Given entries:
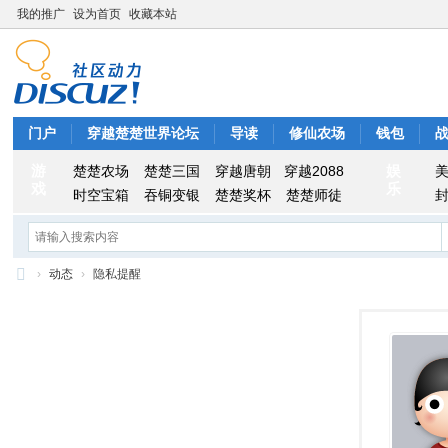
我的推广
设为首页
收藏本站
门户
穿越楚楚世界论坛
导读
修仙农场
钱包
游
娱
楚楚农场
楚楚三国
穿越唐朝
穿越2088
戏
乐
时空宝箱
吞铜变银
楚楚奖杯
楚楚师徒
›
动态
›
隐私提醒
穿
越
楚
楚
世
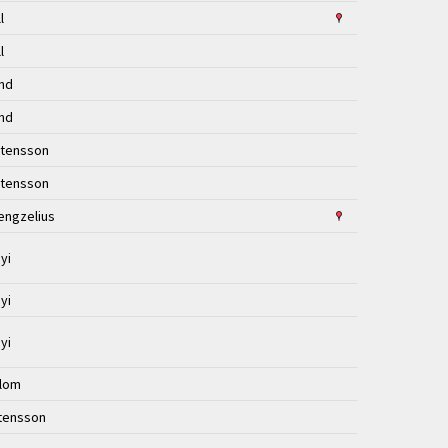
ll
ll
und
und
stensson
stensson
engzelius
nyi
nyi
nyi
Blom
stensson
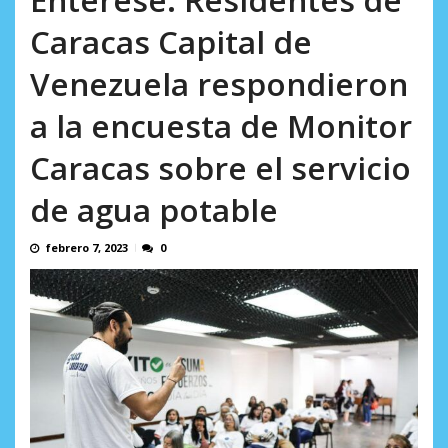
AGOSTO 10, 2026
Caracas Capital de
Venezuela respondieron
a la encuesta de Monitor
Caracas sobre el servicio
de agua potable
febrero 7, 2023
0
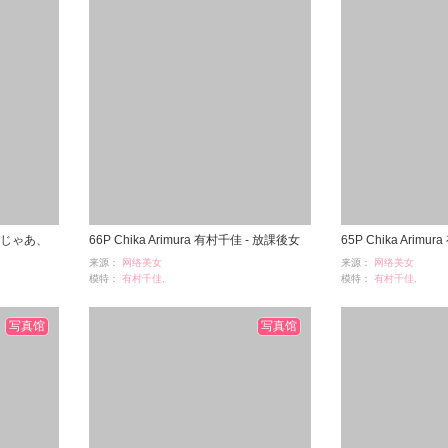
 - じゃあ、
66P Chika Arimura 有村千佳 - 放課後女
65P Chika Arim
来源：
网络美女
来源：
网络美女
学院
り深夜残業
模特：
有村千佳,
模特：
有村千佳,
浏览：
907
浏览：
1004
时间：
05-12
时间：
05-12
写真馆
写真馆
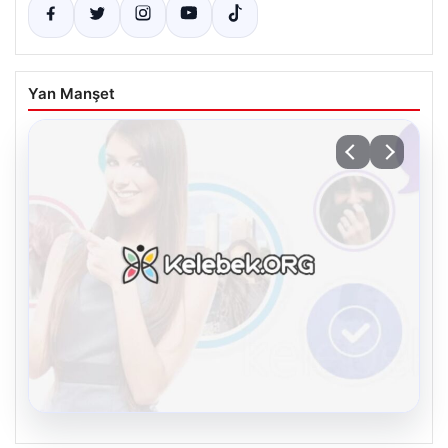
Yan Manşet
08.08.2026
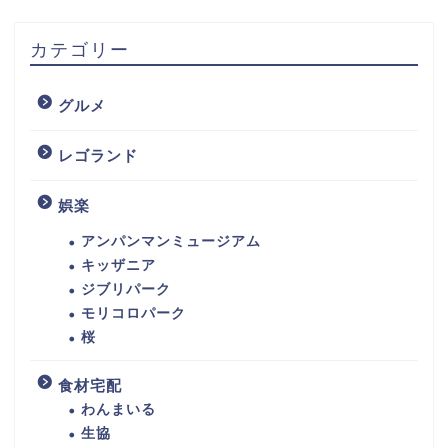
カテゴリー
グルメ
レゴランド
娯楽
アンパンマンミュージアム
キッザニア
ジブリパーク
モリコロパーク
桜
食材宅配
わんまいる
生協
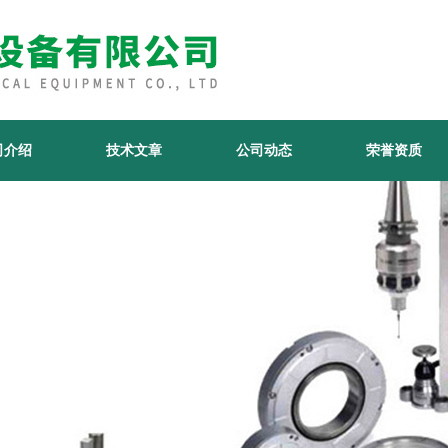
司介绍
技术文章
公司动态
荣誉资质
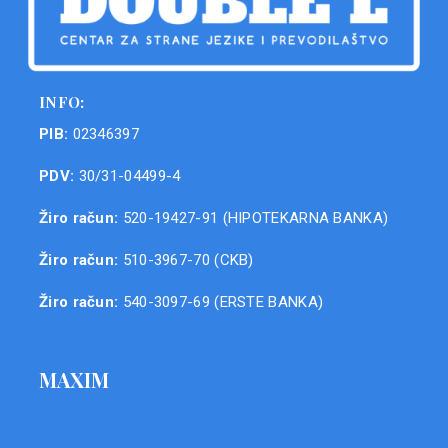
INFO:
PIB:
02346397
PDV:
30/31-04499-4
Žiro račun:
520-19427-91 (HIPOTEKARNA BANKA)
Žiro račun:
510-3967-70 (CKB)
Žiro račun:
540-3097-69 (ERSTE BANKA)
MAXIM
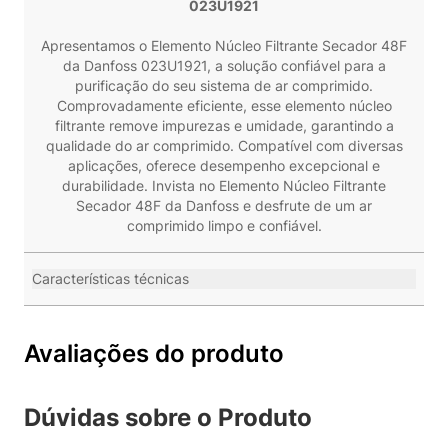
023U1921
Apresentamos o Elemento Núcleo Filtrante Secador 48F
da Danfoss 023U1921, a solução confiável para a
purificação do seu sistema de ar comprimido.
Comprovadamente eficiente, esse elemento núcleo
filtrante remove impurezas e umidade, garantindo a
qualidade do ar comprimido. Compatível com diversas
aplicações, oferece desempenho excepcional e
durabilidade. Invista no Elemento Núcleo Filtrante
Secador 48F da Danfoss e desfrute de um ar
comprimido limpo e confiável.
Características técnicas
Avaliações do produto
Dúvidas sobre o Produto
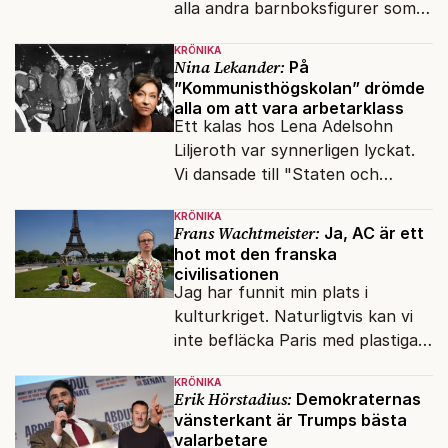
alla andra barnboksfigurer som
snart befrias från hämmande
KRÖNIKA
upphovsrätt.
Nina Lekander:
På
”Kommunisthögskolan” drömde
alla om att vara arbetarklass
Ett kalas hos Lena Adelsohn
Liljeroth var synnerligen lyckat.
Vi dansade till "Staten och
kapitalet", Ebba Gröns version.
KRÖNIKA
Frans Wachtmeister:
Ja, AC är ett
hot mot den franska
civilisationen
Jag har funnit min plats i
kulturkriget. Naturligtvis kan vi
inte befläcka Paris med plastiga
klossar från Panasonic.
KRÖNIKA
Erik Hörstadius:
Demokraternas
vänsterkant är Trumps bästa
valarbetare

What is being asked: Your answer must restate the entries word for word and contain no pictures.

Response to this exercise:
我的推广
设为首页
收藏本站
门户
穿越楚楚世界论坛
导读
修仙农场
钱包
游
娱
楚楚农场
楚楚三国
穿越唐朝
穿越2088
戏
乐
时空宝箱
吞铜变银
楚楚奖杯
楚楚师徒
›
动态
›
隐私提醒
穿
越
楚
楚
世
ll
ll
und
und
stensson
stensson
engzelius
nyi
nyi
nyi
Blom
stensson
AGOSTO 10, 2026
Caracas Capital de
Venezuela respondieron
a la encuesta de Monitor
Caracas sobre el servicio
de agua potable
febrero 7, 2023
0
 - じゃあ、
66P Chika Arimura 有村千佳 - 放課後女
65P Chika Arim
来源：
网络美女
来源：
网络美女
学院
り深夜残業
模特：
有村千佳,
模特：
有村千佳,
浏览：
907
浏览：
1004
时间：
05-12
时间：
05-12
写真馆
写真馆
Yan Manşet
08.08.2026
カテゴリー
グルメ
レゴランド
娯楽
アンパンマンミュージアム
キッザニア
ジブリパーク
モリコロパーク
桜
食材宅配
わんまいる
生協
司介绍
技术文章
公司动态
荣誉资质
INFO:
PIB:
02346397
PDV:
30/31-04499-4
Žiro račun:
520-19427-91 (HIPOTEKARNA BANKA)
Žiro račun:
510-3967-70 (CKB)
Žiro račun:
540-3097-69 (ERSTE BANKA)
MAXIM
023U1921
Apresentamos o Elemento Núcleo Filtrante Secador 48F
da Danfoss 023U1921, a solução confiável para a
purificação do seu sistema de ar comprimido.
Comprovadamente eficiente, esse elemento núcleo
filtrante remove impurezas e umidade, garantindo a
qualidade do ar comprimido. Compatível com diversas
aplicações, oferece desempenho excepcional e
durabilidade. Invista no Elemento Núcleo Filtrante
Secador 48F da Danfoss e desfrute de um ar
comprimido limpo e confiável.
Características técnicas
Avaliações do produto
Dúvidas sobre o Produto
alla andra barnboksfigurer som
snart befrias från hämmande
KRÖNIKA
upphovsrätt.
Nina Lekander:
På
”Kommunisthögskolan” drömde
alla om att vara arbetarklass
Ett kalas hos Lena Adelsohn
Liljeroth var synnerligen lyckat.
Vi dansade till "Staten och
kapitalet", Ebba Gröns version.
KRÖNIKA
Frans Wachtmeister:
Ja, AC är ett
hot mot den franska
civilisationen
Jag har funnit min plats i
kulturkriget. Naturligtvis kan vi
inte befläcka Paris med plastiga
klossar från Panasonic.
KRÖNIKA
Erik Hörstadius:
Demokraternas
vänsterkant är Trumps bästa
valarbetare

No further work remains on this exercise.